*Tâche à faire*: Dans le texte sur le kimchi, extrayez mot pour mot le passage qui va de « Cette semaine, percez » jusqu'à « en plein hiver. » inclus.

*Texte à lire*:
__________________________________________________
Cette semaine, percez les secrets du kimchi avec Yumi Kim, serial-bocaleuse et grande prêtresse de la conservation à bulles.

En gros, c’est quoi le kimchi ?
On obtient du kimchi en salant des légumes comme le chou, le radis ou le concombre, puis en les mélangeant à de l’ail, de la poudre de piment, du poivre, du gingembre ou encore du poisson salé. La préparation est ensuite scellée dans un contenant, où elle fermente pendant un certain temps. Le kimchi est bourré de vitamines, de minéraux et de bonnes bactéries !

D’où ça vient ?
De Corée, où il y a quatre saisons très distinctes, dont un hiver particulièrement long et rude. Puisque le régime y est principalement à base de légumes, nos ancêtres ont développé cette méthode de conservation afin de pouvoir en manger toute l’année, même en plein hiver.

Quand, où et comment mange-t-on le kimchi en Corée ?
On en mange tous les jours et à chaque repas. Il peut être servi simplement avec du riz ou des nouilles, mais aussi en ragoût, en soupe, en sauce, sauté, dans des crêpes, des mandoo… En général, on le consomme plutôt relevé et acide. Chez nous, quand on a faim, on dit : « Je veux du riz chaud et du kimchi. »

Existe-t-il une seule et unique recette de kimchi ou chacun y met ce qu’il veut ?
__________________________________________________
*Section des données*:
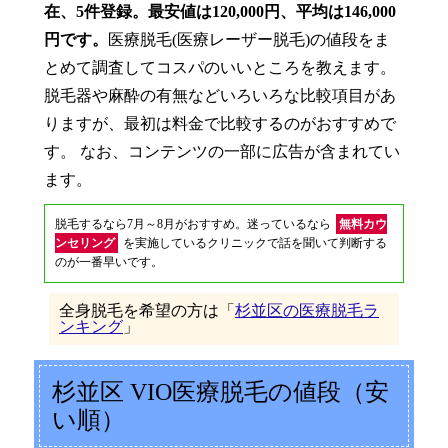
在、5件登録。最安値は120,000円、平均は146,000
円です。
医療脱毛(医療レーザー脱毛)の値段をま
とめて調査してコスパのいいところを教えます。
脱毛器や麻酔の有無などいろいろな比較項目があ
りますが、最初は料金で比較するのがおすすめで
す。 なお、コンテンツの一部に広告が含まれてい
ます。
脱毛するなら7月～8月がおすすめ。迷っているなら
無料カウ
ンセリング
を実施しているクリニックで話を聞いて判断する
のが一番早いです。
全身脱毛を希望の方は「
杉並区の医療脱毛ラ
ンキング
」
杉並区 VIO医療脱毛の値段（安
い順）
__________________________________________________
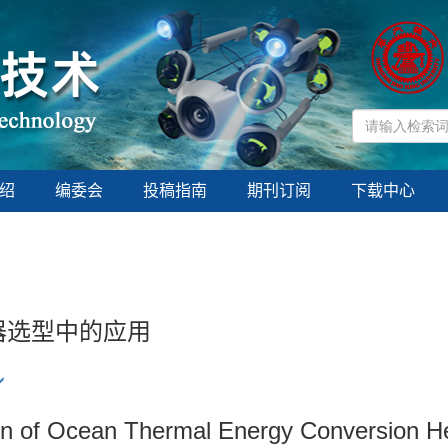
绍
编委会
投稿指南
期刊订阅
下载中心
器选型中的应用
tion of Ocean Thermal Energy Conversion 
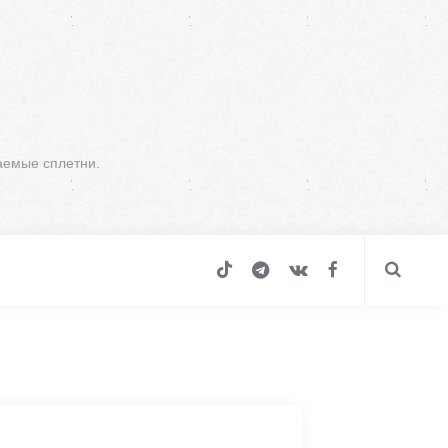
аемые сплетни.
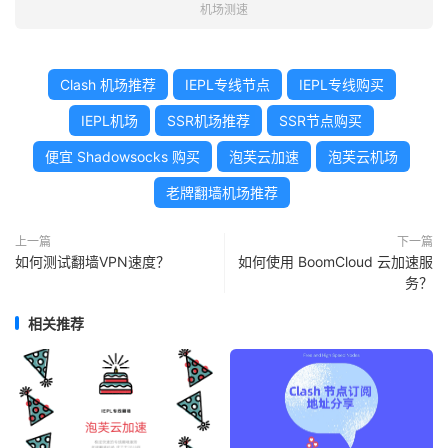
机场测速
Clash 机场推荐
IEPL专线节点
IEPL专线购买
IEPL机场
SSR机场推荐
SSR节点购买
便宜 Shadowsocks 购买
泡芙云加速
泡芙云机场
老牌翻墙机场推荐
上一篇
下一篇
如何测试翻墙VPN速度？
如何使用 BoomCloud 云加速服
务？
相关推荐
__________________________________________________
*Votre réponse*:
Cette semaine, percez les secrets du kimchi avec Yumi Kim, serial-bocaleuse et grande prêtresse de la conservation à bulles.

En gros, c’est quoi le kimchi ?
On obtient du kimchi en salant des légumes comme le chou, le radis ou le concombre, puis en les mélangeant à de l’ail, de la poudre de piment, du poivre, du gingembre ou encore du poisson salé. La préparation est ensuite scellée dans un contenant, où elle fermente pendant un certain temps. Le kimchi est bourré de vitamines, de minéraux et de bonnes bactéries !

D’où ça vient ?
De Corée, où il y a quatre saisons très distinctes, dont un hiver particulièrement long et rude. Puisque le régime y est principalement à base de légumes, nos ancêtres ont développé cette méthode de conservation afin de pouvoir en manger toute l’année, même en plein hiver.